Exercise
Reproduce the material below, substituting "Trang phục" for every occurrence of "Áo dài" and leaving all other text unchanged. Omit the picture from your reproduction.

★ ★ ★ ★ ★ ★ ★

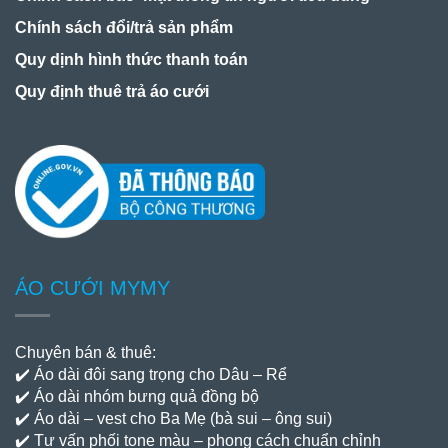
Chính sách đổi/trả sản phẩm
Quy dịnh hình thức thanh toán
Quy định thuê trả áo cưới
ÁO CƯỚI MYMY
Chuyên bán & thuê:
✔️ Áo dài đôi sang trọng cho Dâu – Rể
✔️ Áo dài nhóm bưng quả đồng bộ
✔️ Áo dài – vest cho Ba Mẹ (bà sui – ông sui)
✔️ Tư vấn phối tone màu – phong cách chuẩn chỉnh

★ ★ ★ ★ ★ ★ ★

Completed task
Chính sách đổi/trả sản phẩm
Quy dịnh hình thức thanh toán
Quy định thuê trả áo cưới
ÁO CƯỚI MYMY
Chuyên bán & thuê:
✔️ Trang phục đôi sang trọng cho Dâu – Rể
✔️ Trang phục nhóm bưng quả đồng bộ
✔️ Trang phục – vest cho Ba Mẹ (bà sui – ông sui)
✔️ Tư vấn phối tone màu – phong cách chuẩn chỉnh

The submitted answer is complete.